Medical TV personality Dr. Drew is now warning about the extremely worrisome side effects associated with marijuana use.
While appearing on Fox Business’ The Bottom Line this Friday, Jan. 19, the medical professional reflected on the various issues associated with smoking marijuana. “When this first started coming up, I actually was somewhat doubtful,” he said about the recent study findings.
“We were always aware that cannabis was associated with psychotic episodes,” he continued. “But the previous suspicion was it was primarily people who were sort of heading that way already, perhaps that’s why they were using the drug.”
Dr. Drew is referring to the new data that shows people who have had at least one psychotic episode after using marijuana. Those people are also 50% more likely to develop schizophrenia or bipolar disorder. The findings also reveal that the risk is even higher for teens and young adults.

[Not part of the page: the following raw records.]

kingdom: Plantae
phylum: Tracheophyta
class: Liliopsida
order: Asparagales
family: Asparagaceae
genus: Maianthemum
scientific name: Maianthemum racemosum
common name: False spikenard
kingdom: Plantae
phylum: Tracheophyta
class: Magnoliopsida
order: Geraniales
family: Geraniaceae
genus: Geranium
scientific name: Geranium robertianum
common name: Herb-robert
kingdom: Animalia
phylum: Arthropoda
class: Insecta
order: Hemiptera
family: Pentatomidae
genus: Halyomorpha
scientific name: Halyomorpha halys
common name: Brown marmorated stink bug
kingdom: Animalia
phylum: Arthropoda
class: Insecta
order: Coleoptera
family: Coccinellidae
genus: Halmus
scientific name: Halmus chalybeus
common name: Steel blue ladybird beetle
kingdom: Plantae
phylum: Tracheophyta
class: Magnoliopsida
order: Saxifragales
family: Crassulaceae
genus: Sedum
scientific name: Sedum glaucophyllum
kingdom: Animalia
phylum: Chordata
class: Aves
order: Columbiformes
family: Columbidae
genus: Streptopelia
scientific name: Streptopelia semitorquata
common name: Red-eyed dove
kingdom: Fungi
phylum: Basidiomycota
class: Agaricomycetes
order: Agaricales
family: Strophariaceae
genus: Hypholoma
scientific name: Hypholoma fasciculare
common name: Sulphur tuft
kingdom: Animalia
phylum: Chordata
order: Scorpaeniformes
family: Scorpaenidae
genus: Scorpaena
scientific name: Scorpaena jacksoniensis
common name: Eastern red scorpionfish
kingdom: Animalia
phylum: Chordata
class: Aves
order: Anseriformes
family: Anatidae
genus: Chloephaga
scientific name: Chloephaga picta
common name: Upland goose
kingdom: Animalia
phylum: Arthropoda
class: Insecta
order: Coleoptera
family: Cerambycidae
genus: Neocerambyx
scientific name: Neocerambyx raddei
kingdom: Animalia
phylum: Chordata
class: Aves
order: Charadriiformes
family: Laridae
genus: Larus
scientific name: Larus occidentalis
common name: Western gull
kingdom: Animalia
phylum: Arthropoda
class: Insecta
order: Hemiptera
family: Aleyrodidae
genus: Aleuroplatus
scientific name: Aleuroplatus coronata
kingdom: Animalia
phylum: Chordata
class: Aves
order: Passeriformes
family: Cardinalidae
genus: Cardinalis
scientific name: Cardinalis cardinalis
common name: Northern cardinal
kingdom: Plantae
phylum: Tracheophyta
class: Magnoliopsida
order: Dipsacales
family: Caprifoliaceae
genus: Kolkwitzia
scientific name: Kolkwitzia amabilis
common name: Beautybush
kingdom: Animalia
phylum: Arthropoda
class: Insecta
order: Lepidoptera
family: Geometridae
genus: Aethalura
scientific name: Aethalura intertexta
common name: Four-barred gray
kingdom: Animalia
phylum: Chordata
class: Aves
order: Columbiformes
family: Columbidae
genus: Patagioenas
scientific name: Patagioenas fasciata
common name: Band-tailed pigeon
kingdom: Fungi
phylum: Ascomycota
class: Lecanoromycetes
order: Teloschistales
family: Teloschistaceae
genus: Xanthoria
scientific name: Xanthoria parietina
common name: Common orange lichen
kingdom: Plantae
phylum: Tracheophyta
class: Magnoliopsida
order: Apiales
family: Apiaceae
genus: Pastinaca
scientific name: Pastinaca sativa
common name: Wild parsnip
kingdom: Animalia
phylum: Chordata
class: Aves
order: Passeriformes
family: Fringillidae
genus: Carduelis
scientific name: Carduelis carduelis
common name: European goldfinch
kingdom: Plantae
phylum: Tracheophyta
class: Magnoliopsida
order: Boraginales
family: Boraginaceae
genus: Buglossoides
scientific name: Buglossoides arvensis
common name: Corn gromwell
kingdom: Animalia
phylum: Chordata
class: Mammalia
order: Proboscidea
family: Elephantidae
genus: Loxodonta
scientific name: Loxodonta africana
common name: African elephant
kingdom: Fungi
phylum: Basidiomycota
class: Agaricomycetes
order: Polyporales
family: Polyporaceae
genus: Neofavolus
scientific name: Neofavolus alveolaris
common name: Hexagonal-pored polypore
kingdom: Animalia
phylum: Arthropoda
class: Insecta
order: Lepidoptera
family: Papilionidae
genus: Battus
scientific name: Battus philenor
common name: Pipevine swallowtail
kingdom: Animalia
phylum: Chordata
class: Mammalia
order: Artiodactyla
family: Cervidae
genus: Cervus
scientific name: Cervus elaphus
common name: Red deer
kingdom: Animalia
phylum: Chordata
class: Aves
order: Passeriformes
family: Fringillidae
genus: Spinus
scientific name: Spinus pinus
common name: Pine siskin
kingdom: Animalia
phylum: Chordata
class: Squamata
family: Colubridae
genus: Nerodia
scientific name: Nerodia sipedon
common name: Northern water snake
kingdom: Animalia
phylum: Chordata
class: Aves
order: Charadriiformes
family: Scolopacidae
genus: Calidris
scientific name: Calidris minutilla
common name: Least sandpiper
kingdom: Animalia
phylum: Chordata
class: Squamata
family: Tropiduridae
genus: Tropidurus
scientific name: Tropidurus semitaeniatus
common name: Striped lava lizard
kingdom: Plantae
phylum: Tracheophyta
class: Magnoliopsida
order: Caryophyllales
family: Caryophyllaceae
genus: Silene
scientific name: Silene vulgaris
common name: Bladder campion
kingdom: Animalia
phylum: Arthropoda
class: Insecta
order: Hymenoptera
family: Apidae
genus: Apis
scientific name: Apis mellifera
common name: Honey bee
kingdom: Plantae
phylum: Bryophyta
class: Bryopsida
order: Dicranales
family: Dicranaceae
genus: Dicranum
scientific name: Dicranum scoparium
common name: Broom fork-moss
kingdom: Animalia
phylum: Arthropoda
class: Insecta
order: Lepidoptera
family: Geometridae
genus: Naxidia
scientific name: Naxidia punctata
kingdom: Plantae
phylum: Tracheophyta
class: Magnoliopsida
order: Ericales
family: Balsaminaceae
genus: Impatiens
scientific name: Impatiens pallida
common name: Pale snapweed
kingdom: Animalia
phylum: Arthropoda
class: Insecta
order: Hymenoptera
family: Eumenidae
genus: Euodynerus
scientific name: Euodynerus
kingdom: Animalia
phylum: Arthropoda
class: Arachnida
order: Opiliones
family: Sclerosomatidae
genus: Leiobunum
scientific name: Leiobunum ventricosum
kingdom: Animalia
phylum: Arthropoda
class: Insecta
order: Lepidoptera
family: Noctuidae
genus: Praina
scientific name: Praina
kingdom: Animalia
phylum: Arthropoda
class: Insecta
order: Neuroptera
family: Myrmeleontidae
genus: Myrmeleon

“Particularly in the states where it’s legal for recreational use, the concentration of the cannabis is so spectacular,” Dr. Drew noted. “It’s approaching 100% that, literally, it’s a different drug, it has a different effect on people. And now, very commonly, we’re seeing hyperemesis, people that develop these vomiting episodes that are uncontrolled.”
Dr. Drew then said that these symptoms are very common from weed. “And psychotic episodes have become increasingly common to the point that they’re actually kind of characteristic features to the psychosis these kids are getting from the weed.”
Dr. Drew Says States Decriminalizing Marijuana May Help ‘Open Doors’ For Easier Access of the Drug for Young Adults
Meanwhile, Dr. Drew said there are now 25 states that have decriminalized and now recognize marijuana is now a recreational drug. Those states may end up opening doors for easier access for young adults.
“You’re fighting a profound cultural bias where they literally have been taught to believe that tobacco is significantly worse than cannabis,” he said. “And they’re right in terms of alcohol, in terms of impact on overall health, in terms of being carcinogenic, in terms of lost work years, yes, the cumulative effects of alcohol are measurably worse than cannabis. But cannabis is also bad.”
Dr. Drew pointed out that there are now incredibly high concentrations of cannabis available. “We’re starting to see a real problem with really unanticipated psychotic episodes,” he shared. “And more addiction. I have family members that are in recovery from cannabis addiction.”
The doctor went on to add that he personally knows the “devastating consequences” of marijuana substance abuse. “I don’t believe there’s any such thing as a bad chemical. I think there are things that are risks with any chemical that humans relate to. And you just have to understand those risks.”